My investments have their winners and losers, but altogether I'm about 50% up over eight years, which will do for me. The averagely intelligent person can certainly beat the professionals, because this stuff really isn't rocket science, no matter how much they try to dress it up. We're talking long term equity investment, not Kazakh mining stocks and tip-sheet garbage, and it's actually simple and straightforward. All you need are a broadband connection, a couple of hours a week and common sense.
 

asterix

Comrade Member
Location
Limoges or York
That's a completely different investment. A tracker ISA is entirely dependent on stock market returns rather than interest rates. Stock market returns have been basically flat over 12 years because of the recession. 12 years ago was the high point of roughly 60 years of more or less continuous growth (with another flatlining period in the late 1960s and the 1970s). Yes, one day they should start growing again.

It is a completely different investment, and maybe I should have switched between funds, etc. However 12 years is quite a respectable period and it must be remarkable that things have been flat for so long and with no change in sight.

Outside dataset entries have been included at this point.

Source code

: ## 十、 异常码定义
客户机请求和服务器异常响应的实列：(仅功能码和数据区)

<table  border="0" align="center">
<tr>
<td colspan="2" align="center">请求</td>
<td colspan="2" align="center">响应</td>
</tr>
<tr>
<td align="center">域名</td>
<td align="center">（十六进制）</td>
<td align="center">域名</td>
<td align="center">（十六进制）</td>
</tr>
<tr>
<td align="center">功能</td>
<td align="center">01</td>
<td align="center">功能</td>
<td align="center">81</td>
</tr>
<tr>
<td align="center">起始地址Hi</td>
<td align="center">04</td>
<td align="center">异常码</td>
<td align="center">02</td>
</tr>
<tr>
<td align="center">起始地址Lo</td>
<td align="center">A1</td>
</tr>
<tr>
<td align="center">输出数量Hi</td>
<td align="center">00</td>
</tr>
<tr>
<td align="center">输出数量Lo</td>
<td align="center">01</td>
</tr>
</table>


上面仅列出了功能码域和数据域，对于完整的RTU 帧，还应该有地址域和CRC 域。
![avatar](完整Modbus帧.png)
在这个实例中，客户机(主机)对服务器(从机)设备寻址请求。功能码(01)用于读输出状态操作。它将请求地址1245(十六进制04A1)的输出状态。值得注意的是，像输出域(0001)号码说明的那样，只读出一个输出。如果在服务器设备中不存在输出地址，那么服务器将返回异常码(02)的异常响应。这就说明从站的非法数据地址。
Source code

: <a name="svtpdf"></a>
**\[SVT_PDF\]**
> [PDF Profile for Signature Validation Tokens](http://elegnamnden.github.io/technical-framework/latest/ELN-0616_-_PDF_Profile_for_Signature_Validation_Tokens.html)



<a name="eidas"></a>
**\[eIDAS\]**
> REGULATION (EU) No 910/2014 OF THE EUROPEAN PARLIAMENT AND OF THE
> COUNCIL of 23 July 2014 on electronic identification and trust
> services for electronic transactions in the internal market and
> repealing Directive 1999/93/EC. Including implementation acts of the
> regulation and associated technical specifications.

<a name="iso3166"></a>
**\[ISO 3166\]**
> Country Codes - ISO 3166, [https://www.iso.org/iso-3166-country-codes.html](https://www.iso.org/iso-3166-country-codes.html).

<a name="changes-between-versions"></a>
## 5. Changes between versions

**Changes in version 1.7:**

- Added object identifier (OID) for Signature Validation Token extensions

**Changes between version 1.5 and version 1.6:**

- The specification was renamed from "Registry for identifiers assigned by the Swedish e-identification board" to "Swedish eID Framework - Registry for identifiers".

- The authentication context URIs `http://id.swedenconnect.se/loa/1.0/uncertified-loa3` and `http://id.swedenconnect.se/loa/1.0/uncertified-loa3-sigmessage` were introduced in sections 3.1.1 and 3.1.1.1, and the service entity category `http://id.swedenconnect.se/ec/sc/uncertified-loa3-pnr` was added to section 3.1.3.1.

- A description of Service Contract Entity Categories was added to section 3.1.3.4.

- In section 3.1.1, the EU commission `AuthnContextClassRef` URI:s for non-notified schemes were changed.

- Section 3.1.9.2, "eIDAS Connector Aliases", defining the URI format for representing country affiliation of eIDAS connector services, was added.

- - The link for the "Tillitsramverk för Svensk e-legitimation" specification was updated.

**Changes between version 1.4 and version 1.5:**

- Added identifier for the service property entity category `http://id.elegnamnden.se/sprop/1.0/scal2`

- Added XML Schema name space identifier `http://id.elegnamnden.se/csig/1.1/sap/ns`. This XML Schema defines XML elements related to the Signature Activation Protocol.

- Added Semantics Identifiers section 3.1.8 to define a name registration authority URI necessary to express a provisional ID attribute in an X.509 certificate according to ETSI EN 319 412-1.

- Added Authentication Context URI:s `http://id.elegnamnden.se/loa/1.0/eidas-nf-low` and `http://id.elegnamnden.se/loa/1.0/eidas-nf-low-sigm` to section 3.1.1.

Fortunately this investment is a single egg in the basket for me, albeit irritating. Dress it up how you like, equity investment is high risk. There have been plenty of nasty surprises for those whose faith in blue chips was rudely shaken by them. I don't invest any more than I can afford to lose (i.e. not a lot).
 

400bhp

Guru
Yes. One day interest rates will rise above the derisory levels they're at at the moment, and when that happens projections of future returns will rise, and so will surrender values..

One more reason, incidentally, why modern economics has disappeared up its own fundament - it has this magic thing called market consistency which is a complete and utter nonsense and tells you that because interest rates are currently low they will always and for ever be low. Amen.

What about Solvency 2 SRW? I'm getting a lot of mixed messages about the effect upon annuity prices.
 

MacB

Lover of things that come in 3's
However 12 years is quite a respectable period and it must be remarkable that things have been flat for so long and with no change in sight.

Go back 12 years and we're talking dot com bubble which, at the time, was viewed as us having reached the height of insanity. The masking, shuffling and borrowing from Peter to pay Paul that went on for the next 7 years is astounding. There are quite a few that believe we're still well short of a full unravelling from dot com, let alone unravelling what came after.

I know it's no help and is only background but dot com came on the back of various shocks, Japan, Asia and Russia being very noteable.